Saturday, October 09, 2010

Ten-Ten-Ten

10-10-10.

What a remarkable day.  Not only is the date a unique one, but it is significant to me personally in a few ways that are intertwined in odd & inspirational ways.  Allow me to explain.

20 years ago on this day, my grandmother passed away.  I was 16.  It was the worst thing that I had known to that point in my young life.  She died of a massive heart attack at the age of 69, and I missed her dearly & still do.  In years past, I have walked in or dontated to the American Heart Association's Pittsburgh Heart Walk in her memory.  This year, this event just happens to fall on 10-10.  I think it's a remarkable coincidence that truly honors her memory that the event takes place on the 20th anniversary of her death. 
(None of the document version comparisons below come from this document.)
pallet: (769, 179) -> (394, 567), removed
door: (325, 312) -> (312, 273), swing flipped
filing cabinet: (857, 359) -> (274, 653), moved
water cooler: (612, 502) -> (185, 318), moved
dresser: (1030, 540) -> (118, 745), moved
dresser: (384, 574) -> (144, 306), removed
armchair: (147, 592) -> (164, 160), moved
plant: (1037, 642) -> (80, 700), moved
I made a donation to this year's Heart Walk, but I am not walking.  That is only because 10-10-10 is my very first wedding anniversary.  It was a happy coincidence that 10-10 fell on a Saturday last year.  I always wanted an October wedding, and when I realized that 10-10 was a Saturday in 2009, I thought it was a great way to remember & honor my grandmother.  Though none of our grandparents could be at our wedding, I wanted them all to be there in spirit, especially my mom's mom, who had died on that special day all those years ago.  So, I also carried in my hand the rosaries she had given to my mother to carry on her wedding day.  I carried them with my flowers & thought of her.  We also asked my friend Jennifer to sing Ave Maria before our ceremony.  My grandmother had a devotion to the Blessed Mother, and I remember that the Ave Maria was sung at her funeral. 
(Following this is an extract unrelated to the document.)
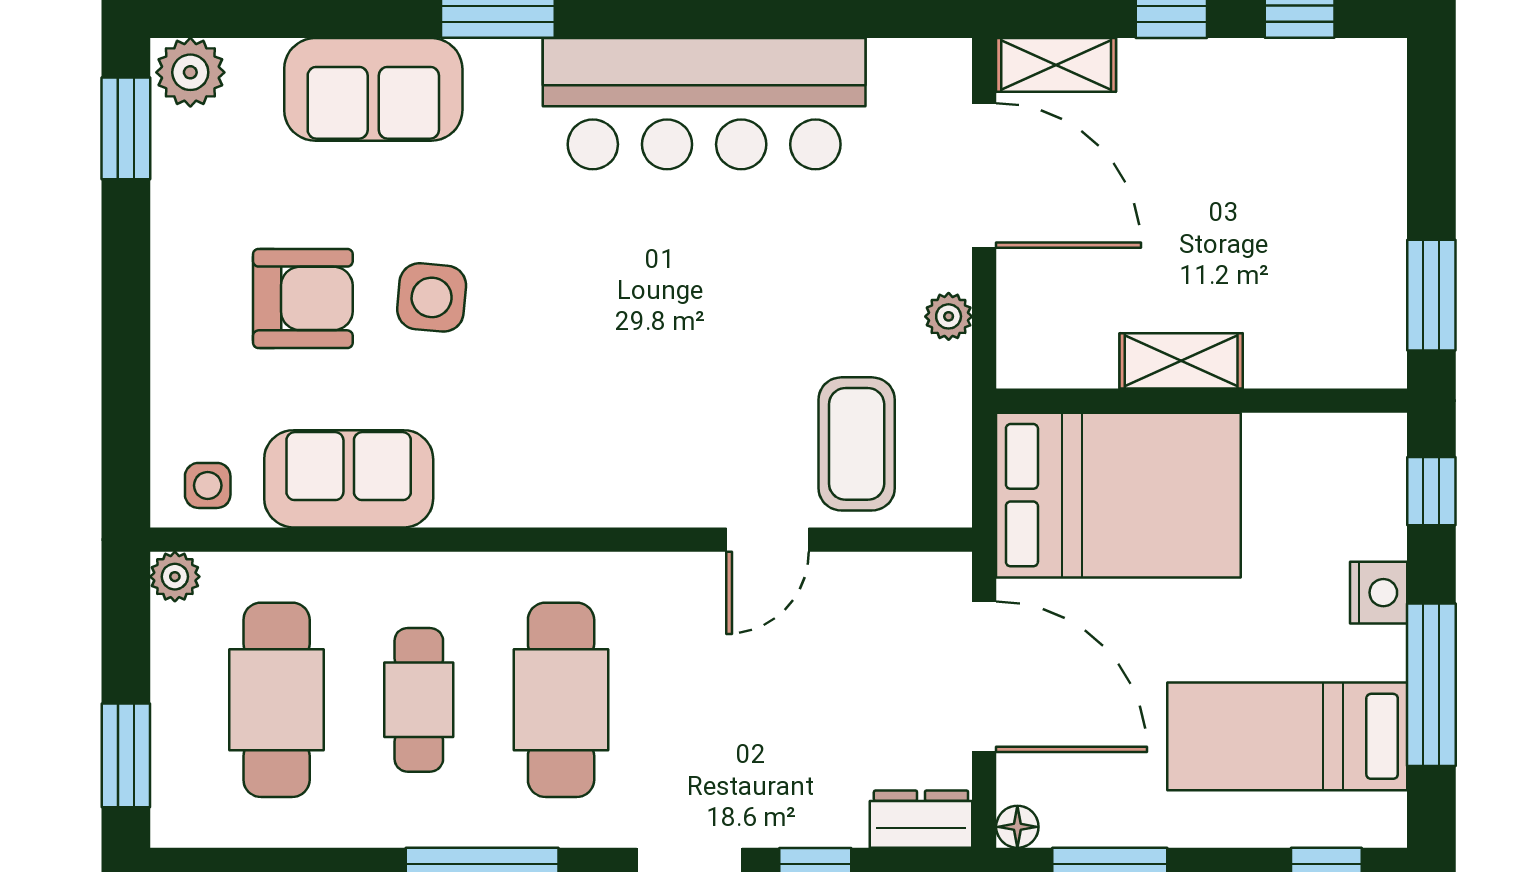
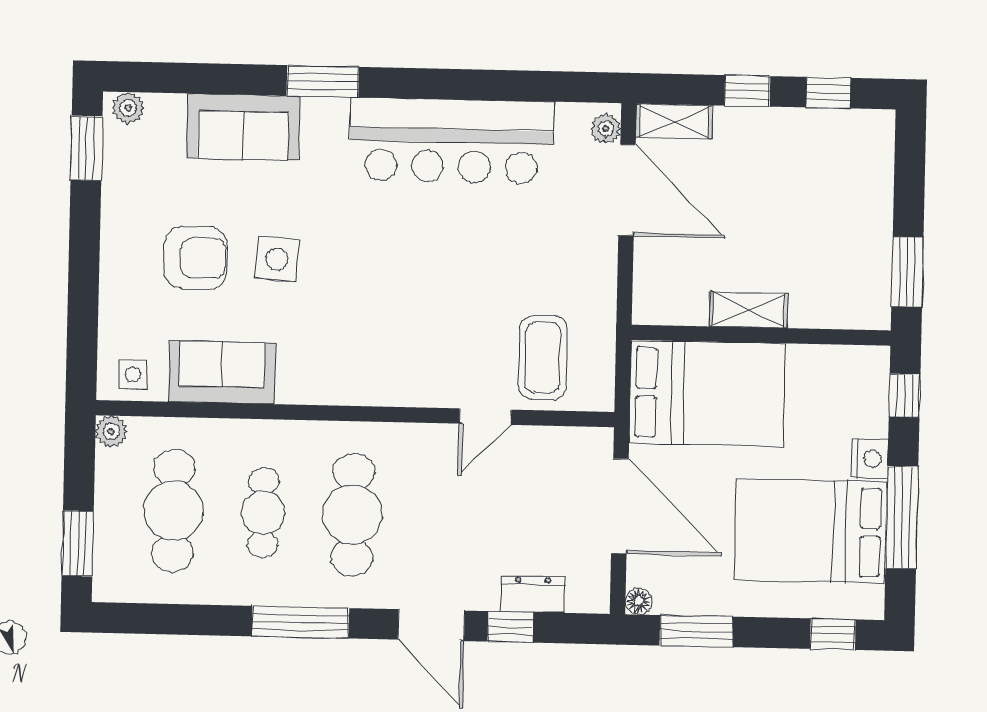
plant: (190, 72) -> (128, 108), width x0.73, depth x0.73
plant: (949, 316) -> (606, 129), moved
bed: (1287, 736) -> (811, 531), width x1.50
dresser: (921, 819) -> (533, 594), moved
Now, you might be thinking that we are morbid.  Why would I want to get married on the anniversary of such a sad day?  Because it was also an important day in my life.  It was a day that really touched me.  The first time that I started to learn what the circle of life was all about.  I think that the saddest days of our lives are also some of the most significant ones & sometimes need to be acknowledged & remembered.  Most importantly, I believe that my grandmother went to a better place on that day all of those years ago & that she was reunited with all of her loved ones that went before her.  My grandfather just passed on Dec. 5, 2009.  I enjoy thinking of them finally being reunited after all of those years apart.  It makes me smile.  I wanted to take that sad day & make it a cause for celebration.
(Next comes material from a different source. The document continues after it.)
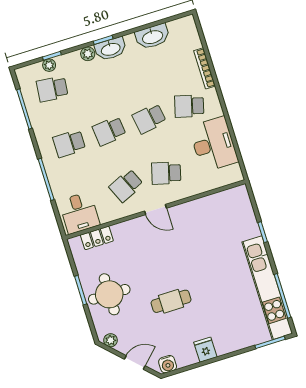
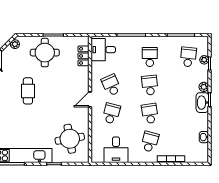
washbasin: (152, 37) -> (204, 137), width x0.52, depth x0.69
desk: (213, 144) -> (116, 150), width x0.73
round table: (220, 221) -> (70, 139), added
Another oddity is that Paul's maternal grandmother passed on 10-01-09, just 9 days before our wedding, and mine passed on 10-10-90.  I am a number geek, so all of these weird date coincidences freak me out!  In a good way.  :-)

Sometimes when I can't sleep, I like to imagine all of my grandparents (and Paul's grandma, who was the only of his grandparents I knew) hanging out together, singing, laughing, gardening, cooking, and doing all of the things they did in life when they were young, happy, and healthy.  It comforts me to think of them like this.  Free from the discomfort & pain of old age & illness.  And watching me with love from whatever place is waiting for all of us when it's our time to leave this world. 

One year ago today, on 10-10-09, Paul & I took the love that we feel for each other & shared it with our families & friends.  We celebrated it, and we continue to celebrate it by living that love each day.  We completed the circle of life that began 20 years ago.  Happy anniversary to my soul mate, my partner in this madness we call life, my rock, my lover, my friend, my husband, Paul.